One of the most common galls found on tall sagebrush (Artemisia tridentata) is a spongy gall induced by the sponge gall midge (Rhopalomyia pomum). Tall sagebrush, also commonly called Great Basin or big sagebrush, is found between 4,000 and 10,000 feet in cold arid or semi-arid habitats throughout the West.
The galls induced by R pomum are green, reddish brown to purple in color. These galls can be round and have a singular larval chamber (monothalamous) or irregularly shaped, deeply fissured or multilobed with more than one larval chamber (polythalamous). Ruth A Hufbauer (2004) writing in the “Western North American Naturalist” suggests that the form is determined by the number of parasitoids (parasites that attack the midge) present, not the number of midge larvae present. Early in the season parasitoids attacking before gall development may contribute to lobe formation by disrupting cues from the midge eggs or larvae to the host plant.
Gall development begins in October and after overwintering, the gall attains full growth in the spring.

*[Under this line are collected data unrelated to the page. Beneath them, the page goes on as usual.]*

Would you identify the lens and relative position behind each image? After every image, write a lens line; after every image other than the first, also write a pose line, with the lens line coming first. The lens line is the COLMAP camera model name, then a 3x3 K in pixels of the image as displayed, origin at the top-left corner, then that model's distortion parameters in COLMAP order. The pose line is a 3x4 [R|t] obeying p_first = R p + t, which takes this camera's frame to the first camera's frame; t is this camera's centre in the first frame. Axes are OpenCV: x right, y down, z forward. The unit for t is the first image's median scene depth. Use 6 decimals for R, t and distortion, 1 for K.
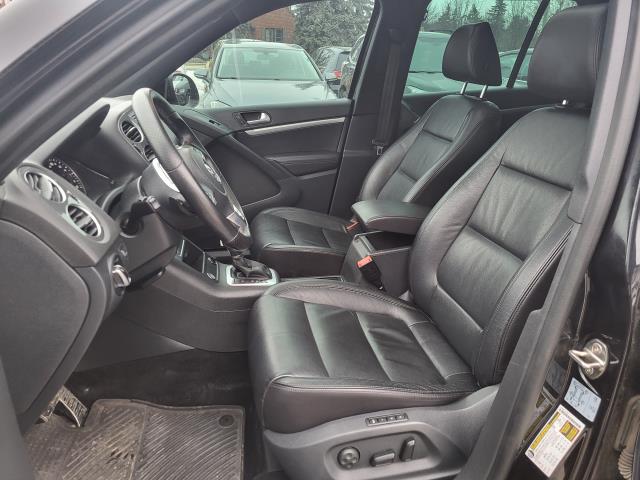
lens RADIAL K [[482.2, 0, 322.2], [0, 482.2, 240.5], [0, 0, 1]] dist [0.089371, -0.074284]
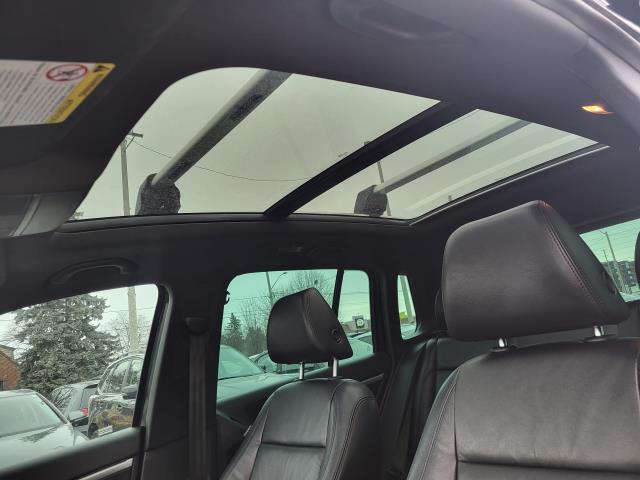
lens RADIAL K [[482.2, 0, 322.2], [0, 482.2, 240.5], [0, 0, 1]] dist [0.089371, -0.074284]
pose [[0.869124, -0.066063, 0.490163, -0.013199], [0.339947, 0.799633, -0.494998, -0.032999], [-0.359249, 0.596844, 0.717438, 0.118289]]
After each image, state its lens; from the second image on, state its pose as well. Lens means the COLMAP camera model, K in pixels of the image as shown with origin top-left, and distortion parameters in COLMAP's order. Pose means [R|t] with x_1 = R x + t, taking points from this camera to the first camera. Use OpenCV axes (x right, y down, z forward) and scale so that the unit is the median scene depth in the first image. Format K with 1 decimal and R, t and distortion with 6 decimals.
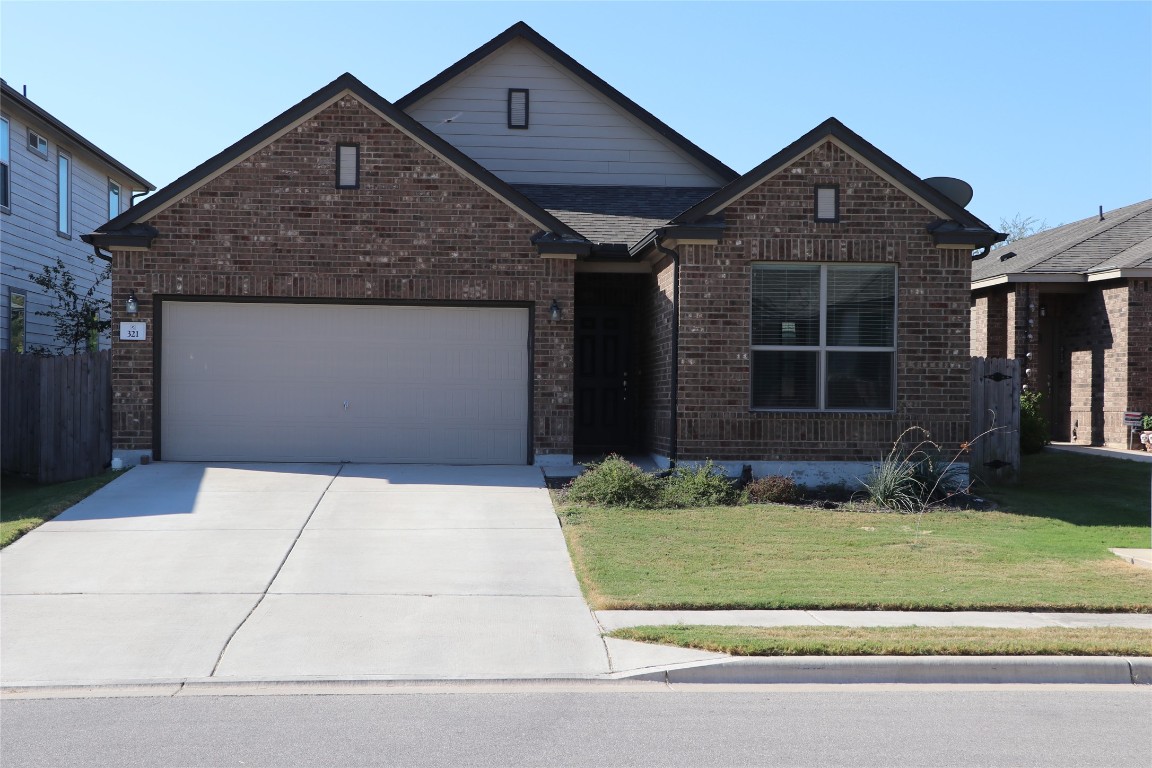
lens RADIAL K [[1693.7, 0, 579.3], [0, 1693.7, 408.2], [0, 0, 1]] dist [0.130170, 0.000000]
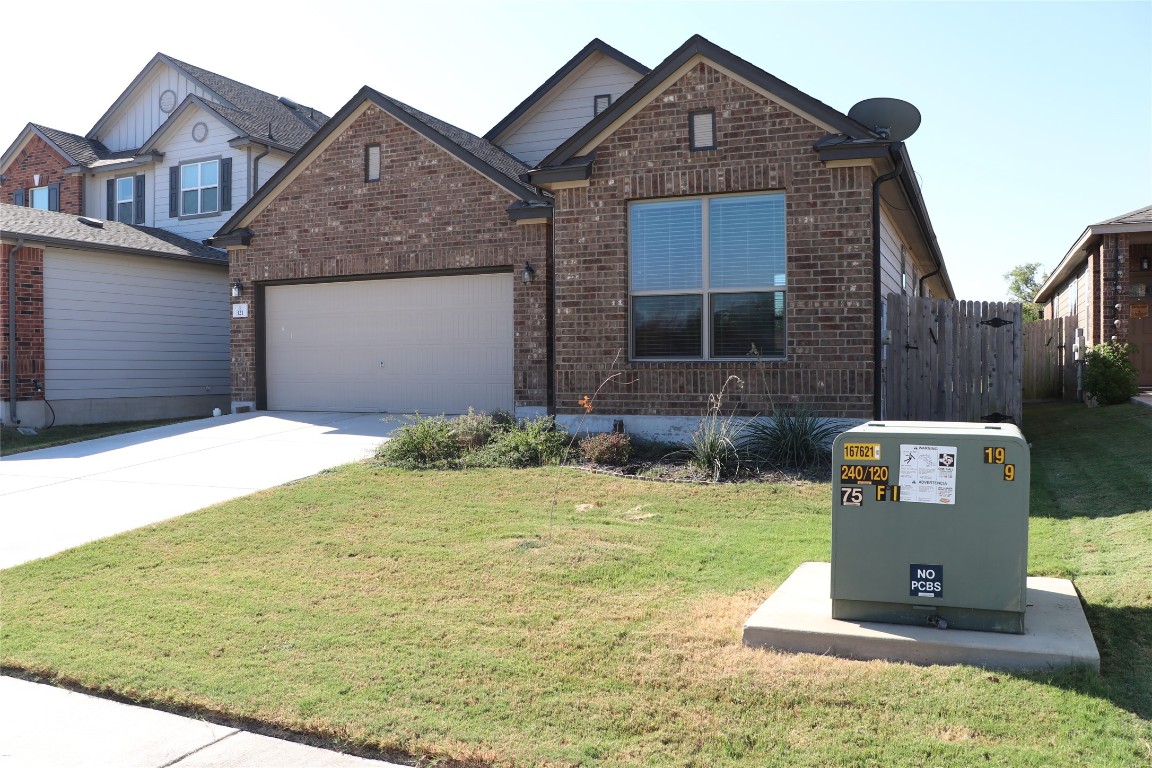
lens RADIAL K [[948.1, 0, 572.0], [0, 948.1, 403.3], [0, 0, 1]] dist [-0.159836, 0.115113]
pose [[0.884852, 0.001665, -0.465870, 0.313510], [0.012541, 0.999546, 0.027392, 0.009869], [0.465704, -0.030080, 0.884429, 0.523465]]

The larval chamber is located near the base of the gall. Adults emerge in May or June with the females depositing their eggs in tall sagebrush buds. Even when a plant is infected with a large number of galls, the general health and vigor of the host is not affected.
Many tall sagebrush along Elkins Loop #2 and the Quarry Trail in Ash Creek Wildlife Refuge (Modoc County CA), where these photographs were taken, are infected with R pomum sponge galls.